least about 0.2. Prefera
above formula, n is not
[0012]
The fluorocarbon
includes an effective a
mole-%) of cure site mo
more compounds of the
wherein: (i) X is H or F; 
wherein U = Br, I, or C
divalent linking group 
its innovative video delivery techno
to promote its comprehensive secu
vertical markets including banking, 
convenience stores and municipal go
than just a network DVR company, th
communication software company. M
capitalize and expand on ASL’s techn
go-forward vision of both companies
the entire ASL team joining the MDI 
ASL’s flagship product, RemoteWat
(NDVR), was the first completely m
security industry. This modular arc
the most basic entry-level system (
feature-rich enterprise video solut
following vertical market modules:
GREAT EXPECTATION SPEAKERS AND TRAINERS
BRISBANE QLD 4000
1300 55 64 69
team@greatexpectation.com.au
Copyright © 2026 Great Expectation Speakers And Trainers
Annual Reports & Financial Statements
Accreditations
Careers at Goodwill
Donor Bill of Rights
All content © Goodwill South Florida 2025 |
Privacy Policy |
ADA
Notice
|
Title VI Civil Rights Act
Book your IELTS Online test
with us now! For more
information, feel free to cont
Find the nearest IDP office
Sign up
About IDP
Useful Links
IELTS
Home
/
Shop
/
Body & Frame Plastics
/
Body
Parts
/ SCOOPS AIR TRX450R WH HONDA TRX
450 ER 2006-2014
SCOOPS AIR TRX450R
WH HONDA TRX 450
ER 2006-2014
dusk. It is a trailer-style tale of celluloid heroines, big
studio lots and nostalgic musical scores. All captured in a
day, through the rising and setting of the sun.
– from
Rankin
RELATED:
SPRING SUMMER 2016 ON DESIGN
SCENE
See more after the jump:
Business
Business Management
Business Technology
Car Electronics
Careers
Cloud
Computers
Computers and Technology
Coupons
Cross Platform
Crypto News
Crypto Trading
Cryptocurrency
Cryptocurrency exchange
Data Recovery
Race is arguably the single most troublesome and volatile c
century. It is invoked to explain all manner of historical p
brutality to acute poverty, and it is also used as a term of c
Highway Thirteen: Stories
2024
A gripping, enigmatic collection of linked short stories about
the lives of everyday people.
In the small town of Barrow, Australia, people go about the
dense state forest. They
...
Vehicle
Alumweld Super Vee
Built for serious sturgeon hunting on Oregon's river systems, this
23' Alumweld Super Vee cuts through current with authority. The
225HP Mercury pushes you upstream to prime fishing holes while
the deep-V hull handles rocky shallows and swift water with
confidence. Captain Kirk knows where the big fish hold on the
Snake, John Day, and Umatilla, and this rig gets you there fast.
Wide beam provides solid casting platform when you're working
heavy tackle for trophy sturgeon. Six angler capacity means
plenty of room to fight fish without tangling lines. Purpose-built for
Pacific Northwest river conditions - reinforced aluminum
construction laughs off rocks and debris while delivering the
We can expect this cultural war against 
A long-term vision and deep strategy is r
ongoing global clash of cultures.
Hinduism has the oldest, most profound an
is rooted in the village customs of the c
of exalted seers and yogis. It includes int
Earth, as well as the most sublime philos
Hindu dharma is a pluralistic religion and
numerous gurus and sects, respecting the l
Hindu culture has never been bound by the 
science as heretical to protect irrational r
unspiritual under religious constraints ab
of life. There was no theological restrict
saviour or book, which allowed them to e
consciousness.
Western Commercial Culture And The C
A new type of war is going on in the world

##############################

> [Written task]:
Begin at the line that has "feature-rich enterprise video solut" in the entries above; stop after the line that has "studio lots and". Transcribe exactly those lines and no others.

> [Solution to the problem]:
feature-rich enterprise video solut
following vertical market modules:
GREAT EXPECTATION SPEAKERS AND TRAINERS
BRISBANE QLD 4000
1300 55 64 69
team@greatexpectation.com.au
Copyright © 2026 Great Expectation Speakers And Trainers
Annual Reports & Financial Statements
Accreditations
Careers at Goodwill
Donor Bill of Rights
All content © Goodwill South Florida 2025 |
Privacy Policy |
ADA
Notice
|
Title VI Civil Rights Act
Book your IELTS Online test
with us now! For more
information, feel free to cont
Find the nearest IDP office
Sign up
About IDP
Useful Links
IELTS
Home
/
Shop
/
Body & Frame Plastics
/
Body
Parts
/ SCOOPS AIR TRX450R WH HONDA TRX
450 ER 2006-2014
SCOOPS AIR TRX450R
WH HONDA TRX 450
ER 2006-2014
dusk. It is a trailer-style tale of celluloid heroines, big
studio lots and nostalgic musical scores. All captured in a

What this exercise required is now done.